E se melhor o pensou, melhor o fez: naquela sexta-feira, combinou com ele a visita para as quatro da tarde. Um tanto nervosa, por não conhecer ninguém naquela casa, Rita tocou à campainha. Levava uns bombons para oferecer.
Através
de uma amiga comum, Rita conhecera a história de Manel e começara a falar com
ele pelo telefone, quando ele procurava uma cuidadora que o pudesse ajudar.
Com tristeza e espanto, Rita ficara a saber que Manel, vários anos atrás, era finalista da Faculdade, e numa brincadeira de praia com amigos, caíra e fraturara as cervicais, ficando paralisado para sempre. Depois, para cúmulo do seu infortúnio, na sequência das cirurgias necessárias, acabara também por ficar cego…
Naquela tarde, ao ser recebida com muita simpatia pela mãe de Manel e ao entrar na sala, Rita foi encontrar um homem jovem e bem-parecido, numa cadeira de rodas, sorrindo-lhe abertamente com um sorriso de candura e de criança. As mãos cerradas e incapazes de qualquer movimento, os olhos muito abertos como que a querer perscrutar um vazio, e um desejo de falar, com grande esforço articulando as palavras… deram-lhe a entender que a conversa seria difícil. Rita já não era nova e não ouvia bem e por isso ia-se socorrendo de quando em vez, das ajudas da mãe de Manel para o compreender e manter a conversa a três …
Manel,
por momentos, abriu-lhe a alma, quando a mãe saiu da sala, como um neto pequeno
com sua avó em dias de confidência. Ao voltar a entrar na sala com o chá que
Manel pedira a sua mãe, umas chávenas e um prato com fatias de bolo, a mãe
ainda ouviu Manel a dizer ‘ … mas de momento está tudo bem, enquanto Deus nos
der vida e saúde…’!
Nesse momento, levantando os olhos ao céu, com uma expressão de imensa tristeza, a mãe trocou um olhar com Rita e apenas comentou baixinho ‘…saúde? Qual saúde?… já não espero nada…’.
O trágico acidente dera-se 25 anos antes. Desde então a vida daquela família simples que só desejava educar bem os seus dois filhos e vê-los felizes, sofrera enormes transformações e atravessara tempos de grandes provações. O filho mais novo já não estava com eles. Vivia no estrangeiro com a mulher e dois filhos pequenos, os netos que aquele casal tanto desejava ver crescer e de que Manel falava com tanto carinho… mas todos demasiado longe…
A
mãe de Manel, entretanto pediu desculpa e anunciou que teria de sair em breve
porque queria ir à sua Paróquia acompanhar a Via Sacra. Rita despediu-se
também.
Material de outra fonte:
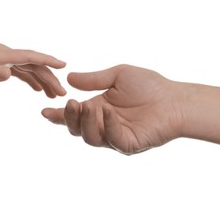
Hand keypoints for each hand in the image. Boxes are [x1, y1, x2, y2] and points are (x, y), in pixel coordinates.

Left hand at [0, 41, 66, 97]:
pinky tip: (35, 88)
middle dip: (49, 77)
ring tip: (52, 94)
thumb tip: (9, 74)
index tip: (64, 66)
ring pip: (28, 67)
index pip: (31, 56)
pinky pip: (19, 69)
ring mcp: (2, 57)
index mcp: (2, 55)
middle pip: (33, 64)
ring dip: (41, 79)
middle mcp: (5, 53)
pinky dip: (29, 78)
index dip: (48, 61)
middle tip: (61, 93)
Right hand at [42, 64, 184, 153]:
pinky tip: (108, 111)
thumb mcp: (118, 76)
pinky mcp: (128, 144)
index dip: (58, 115)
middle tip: (70, 103)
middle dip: (69, 118)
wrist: (175, 98)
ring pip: (90, 138)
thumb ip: (94, 79)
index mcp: (99, 109)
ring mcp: (115, 136)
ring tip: (87, 106)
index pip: (74, 115)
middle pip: (77, 129)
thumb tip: (69, 79)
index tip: (44, 111)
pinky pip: (112, 139)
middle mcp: (104, 125)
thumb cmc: (150, 86)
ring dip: (85, 123)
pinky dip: (108, 125)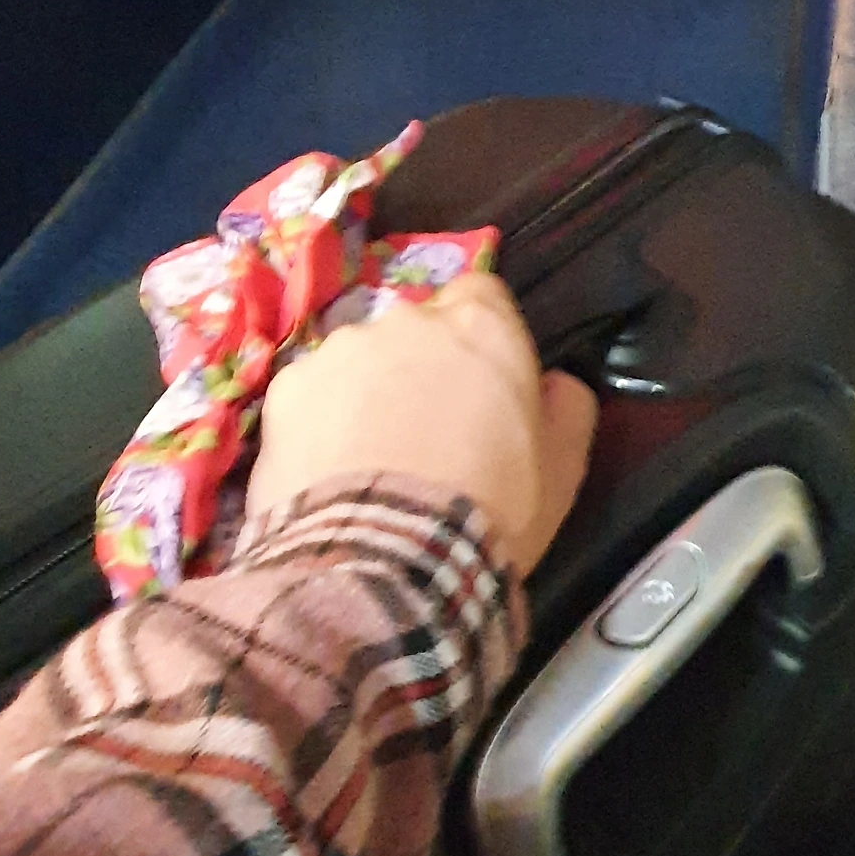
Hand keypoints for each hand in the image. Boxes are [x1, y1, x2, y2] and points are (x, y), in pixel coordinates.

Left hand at [244, 273, 596, 574]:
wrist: (386, 561)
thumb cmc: (490, 509)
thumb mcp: (562, 468)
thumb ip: (567, 407)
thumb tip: (555, 382)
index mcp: (481, 326)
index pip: (481, 294)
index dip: (480, 338)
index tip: (479, 384)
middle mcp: (406, 319)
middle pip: (416, 329)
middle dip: (421, 368)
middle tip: (426, 435)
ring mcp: (339, 350)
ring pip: (358, 361)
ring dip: (366, 395)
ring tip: (370, 463)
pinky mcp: (287, 389)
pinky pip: (310, 396)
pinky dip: (319, 424)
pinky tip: (329, 475)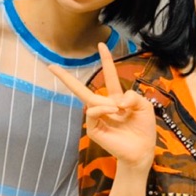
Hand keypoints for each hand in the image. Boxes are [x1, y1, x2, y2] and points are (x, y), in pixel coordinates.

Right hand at [50, 42, 155, 167]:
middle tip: (51, 66)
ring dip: (106, 103)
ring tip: (118, 110)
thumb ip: (133, 96)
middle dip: (66, 78)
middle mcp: (105, 106)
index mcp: (117, 99)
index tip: (101, 45)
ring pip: (90, 101)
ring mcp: (97, 118)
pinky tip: (112, 112)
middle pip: (82, 90)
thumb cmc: (144, 129)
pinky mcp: (93, 129)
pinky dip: (101, 109)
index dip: (106, 61)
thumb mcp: (144, 107)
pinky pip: (91, 113)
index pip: (109, 76)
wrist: (142, 151)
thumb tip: (117, 99)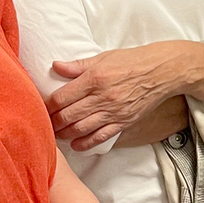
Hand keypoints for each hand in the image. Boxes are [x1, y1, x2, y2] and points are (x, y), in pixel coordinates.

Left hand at [48, 46, 178, 151]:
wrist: (162, 71)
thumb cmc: (133, 61)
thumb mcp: (104, 57)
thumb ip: (78, 65)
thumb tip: (55, 66)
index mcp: (94, 78)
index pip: (62, 97)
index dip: (47, 105)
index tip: (41, 107)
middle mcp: (102, 97)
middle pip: (68, 115)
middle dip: (53, 122)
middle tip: (45, 123)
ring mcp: (113, 111)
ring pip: (81, 129)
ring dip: (65, 134)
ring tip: (56, 134)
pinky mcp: (123, 121)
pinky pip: (100, 137)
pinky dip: (85, 143)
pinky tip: (76, 144)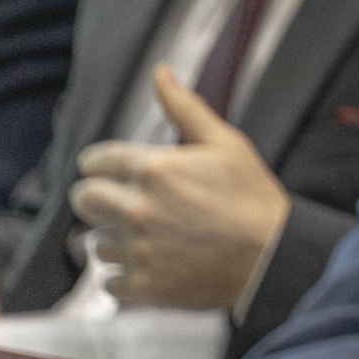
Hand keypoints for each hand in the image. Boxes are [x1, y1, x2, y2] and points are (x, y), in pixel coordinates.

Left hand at [68, 69, 291, 311]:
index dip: (104, 164)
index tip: (117, 172)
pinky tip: (155, 264)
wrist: (274, 258)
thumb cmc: (253, 198)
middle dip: (101, 198)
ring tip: (152, 237)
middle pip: (83, 199)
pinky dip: (126, 276)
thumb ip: (185, 108)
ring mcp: (138, 250)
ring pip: (95, 243)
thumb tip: (161, 72)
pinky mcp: (143, 285)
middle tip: (131, 203)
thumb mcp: (226, 144)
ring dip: (116, 239)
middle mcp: (137, 208)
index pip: (94, 161)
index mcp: (153, 169)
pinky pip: (109, 282)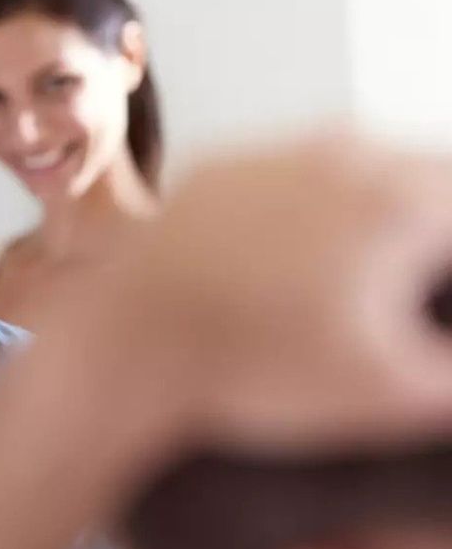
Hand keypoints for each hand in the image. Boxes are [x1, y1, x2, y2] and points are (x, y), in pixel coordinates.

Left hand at [117, 134, 451, 451]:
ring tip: (353, 273)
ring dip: (368, 207)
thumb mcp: (387, 393)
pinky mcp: (217, 169)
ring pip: (355, 166)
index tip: (443, 295)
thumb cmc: (253, 365)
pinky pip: (282, 175)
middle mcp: (344, 155)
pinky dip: (298, 205)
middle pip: (425, 177)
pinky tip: (284, 256)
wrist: (129, 343)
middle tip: (420, 279)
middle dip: (433, 226)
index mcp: (401, 200)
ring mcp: (274, 154)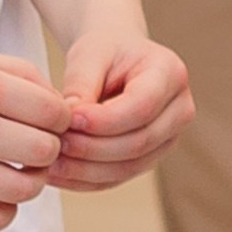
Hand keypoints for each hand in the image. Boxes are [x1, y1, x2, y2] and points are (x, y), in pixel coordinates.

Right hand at [0, 44, 70, 231]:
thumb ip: (25, 75)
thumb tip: (66, 111)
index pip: (56, 114)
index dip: (59, 118)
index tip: (43, 119)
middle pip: (46, 152)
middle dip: (48, 148)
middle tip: (31, 143)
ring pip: (26, 189)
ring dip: (31, 181)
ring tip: (16, 168)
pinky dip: (5, 211)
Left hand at [50, 30, 193, 190]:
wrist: (117, 60)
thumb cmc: (105, 51)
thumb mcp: (89, 55)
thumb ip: (81, 85)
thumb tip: (69, 120)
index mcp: (170, 73)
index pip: (142, 107)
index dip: (104, 120)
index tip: (69, 120)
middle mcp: (180, 109)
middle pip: (139, 142)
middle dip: (92, 148)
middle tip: (55, 144)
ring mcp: (169, 138)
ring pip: (130, 166)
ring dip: (87, 170)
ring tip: (51, 163)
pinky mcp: (151, 157)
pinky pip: (119, 177)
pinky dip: (87, 180)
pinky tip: (59, 175)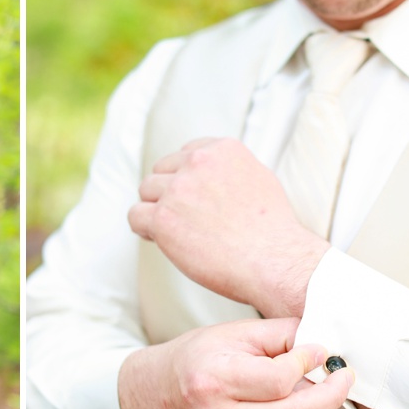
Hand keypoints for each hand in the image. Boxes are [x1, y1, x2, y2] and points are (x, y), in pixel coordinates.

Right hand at [119, 317, 353, 408]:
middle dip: (330, 394)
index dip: (307, 363)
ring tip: (314, 383)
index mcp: (216, 380)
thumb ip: (279, 335)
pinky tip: (289, 399)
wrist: (156, 394)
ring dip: (313, 406)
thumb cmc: (193, 358)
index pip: (279, 380)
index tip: (319, 351)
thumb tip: (320, 344)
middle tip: (344, 377)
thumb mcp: (232, 333)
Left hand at [128, 137, 329, 317]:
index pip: (186, 153)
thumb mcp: (257, 179)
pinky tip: (160, 240)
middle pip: (162, 171)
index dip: (185, 178)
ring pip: (146, 191)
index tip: (193, 198)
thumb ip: (228, 170)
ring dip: (155, 210)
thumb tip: (208, 174)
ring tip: (176, 232)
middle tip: (184, 219)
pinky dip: (144, 229)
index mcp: (222, 149)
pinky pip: (135, 216)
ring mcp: (178, 189)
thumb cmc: (271, 231)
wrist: (273, 260)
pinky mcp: (163, 218)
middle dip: (168, 193)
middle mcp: (198, 162)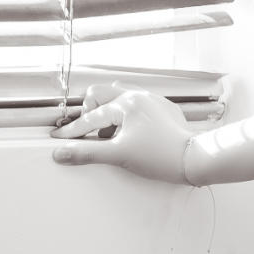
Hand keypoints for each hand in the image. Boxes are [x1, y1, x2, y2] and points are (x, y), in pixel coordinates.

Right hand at [49, 81, 193, 182]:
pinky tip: (128, 134)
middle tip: (88, 132)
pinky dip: (125, 116)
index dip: (72, 131)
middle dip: (90, 112)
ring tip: (110, 136)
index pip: (91, 117)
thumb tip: (61, 153)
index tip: (59, 138)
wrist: (194, 159)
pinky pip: (136, 104)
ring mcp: (152, 101)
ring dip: (108, 113)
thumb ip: (86, 153)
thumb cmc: (161, 156)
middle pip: (101, 94)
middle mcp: (139, 96)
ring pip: (119, 97)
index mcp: (126, 104)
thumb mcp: (118, 155)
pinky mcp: (163, 109)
Agradeceu o lanche que insistentemente lhe queriam oferecer, mas
explicou que estava de partida e também não poderia demorar-se. Abraçou o
Manel, prometeu voltar, despediu-se da cuidadora e o pai ainda veio
apresentar-se e cumprimentá-la. Já perto da porta, a sós com a mãe, Rita
olhou-a com ternura e disse-lhe que muito os admirava… a mãe abraçou-a também,
dizendo:
• ‘Volte, por favor! Sempre que possa! O Manel gosta muito de ter visitas… compreende a nossa preocupação? Meu marido e eu estamos a envelhecer…. Tenho 73 anos, este meu filho Manel tem 46… mas ele vive conformado e com alegria… nunca se queixa! A senhora desculpe, não leve a mal, eu não dizer para ficar mais tempo… mas também vou já sair para a Via-Sacra!’
Ao chegar ao carro, Rita deu consigo a pensar que aquela mãe já não precisava ir à Via-Sacra… naquela casa a Via-Sacra era uma dura realidade, todos os dias… há 25 anos. E chorou com pena. Depois limpou as lágrimas, ligou o carro, pôs-se em andamento e pensou, convicta, que a Páscoa e Ressurreição também aconteceriam para aquela família.